Ricopia parola per parola il passo del testo sulle proteste in Iran che inizia con le parole contenenti "Iran, ministro esteri" e finisce con "degli Stati Uniti.".

» **TESTO IN ESAME**
□ □ □ □

Iran, ministro esteri Araghchi: "Abbiamo le prove di coinvolgimento straniero nelle proteste"
L'Iran accusa Stati Uniti e Israele di aver istigato la violenza per giustificare un intervento. Il governo avverte: "Siamo pronti alla guerra, ma anche al dialogo"
Il ministro degli Affari Esteri iraniano, Seyed Abbas Araghchi, ha affermato oggi che la situazione nel suo Paese è "sotto controllo totale", dopo l'ondata di violenza legata alle proteste durante il fine settimana, denunciando al contempo l'ingerenza degli Stati Uniti.
Nel corso di un incontro con diplomatici stranieri, Araghchi ha sottolineato che le proteste a livello nazionale "sono diventate violente e sanguinose" per dare una "scusa" al presidente statunitense Donald Trump per intervenire, come riportato dalla rete televisiva Al Jazeera. Secondo il capo della diplomazia iraniana, l'avvertimento di Trump su una possibile azione militare contro Teheran qualora le proteste fossero degenerate ha incoraggiato "terroristi" ad attaccare sia manifestanti che forze di sicurezza con l'obiettivo di provocare un intervento straniero.
Araghchi ha denunciato che le manifestazioni sono state "istigate e alimentate" da elementi stranieri, assicurando che le forze di sicurezza "perseguiteranno" i responsabili. Il ministro ha aggiunto che l'Iran ha ottenuto prove del coinvolgimento di Stati Uniti e Israele in "attività terroristiche" interne, incluso materiale audiovisivo che mostra la distribuzione di armi ai manifestanti, e ha indicato che le autorità renderanno pubbliche a breve le confessioni di alcuni detenuti.

□ □ □ □

» **VOCI ESTRATTE**
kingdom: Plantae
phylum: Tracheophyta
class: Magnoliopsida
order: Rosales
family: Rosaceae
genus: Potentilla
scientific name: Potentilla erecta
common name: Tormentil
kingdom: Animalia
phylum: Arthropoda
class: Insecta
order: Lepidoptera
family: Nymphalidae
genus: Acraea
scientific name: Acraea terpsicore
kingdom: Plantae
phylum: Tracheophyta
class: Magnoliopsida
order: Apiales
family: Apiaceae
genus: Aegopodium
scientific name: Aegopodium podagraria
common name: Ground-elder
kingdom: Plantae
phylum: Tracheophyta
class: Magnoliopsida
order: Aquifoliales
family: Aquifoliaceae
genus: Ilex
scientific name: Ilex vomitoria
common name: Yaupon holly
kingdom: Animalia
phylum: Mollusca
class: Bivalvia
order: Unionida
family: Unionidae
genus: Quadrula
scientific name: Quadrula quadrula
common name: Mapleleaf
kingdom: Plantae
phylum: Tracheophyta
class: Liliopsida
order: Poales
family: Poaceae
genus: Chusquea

□ □ □ □

» **LA TUA SOLUZIONE**
Iran, ministro esteri Araghchi: "Abbiamo le prove di coinvolgimento straniero nelle proteste"
L'Iran accusa Stati Uniti e Israele di aver istigato la violenza per giustificare un intervento. Il governo avverte: "Siamo pronti alla guerra, ma anche al dialogo"
Il ministro degli Affari Esteri iraniano, Seyed Abbas Araghchi, ha affermato oggi che la situazione nel suo Paese è "sotto controllo totale", dopo l'ondata di violenza legata alle proteste durante il fine settimana, denunciando al contempo l'ingerenza degli Stati Uniti.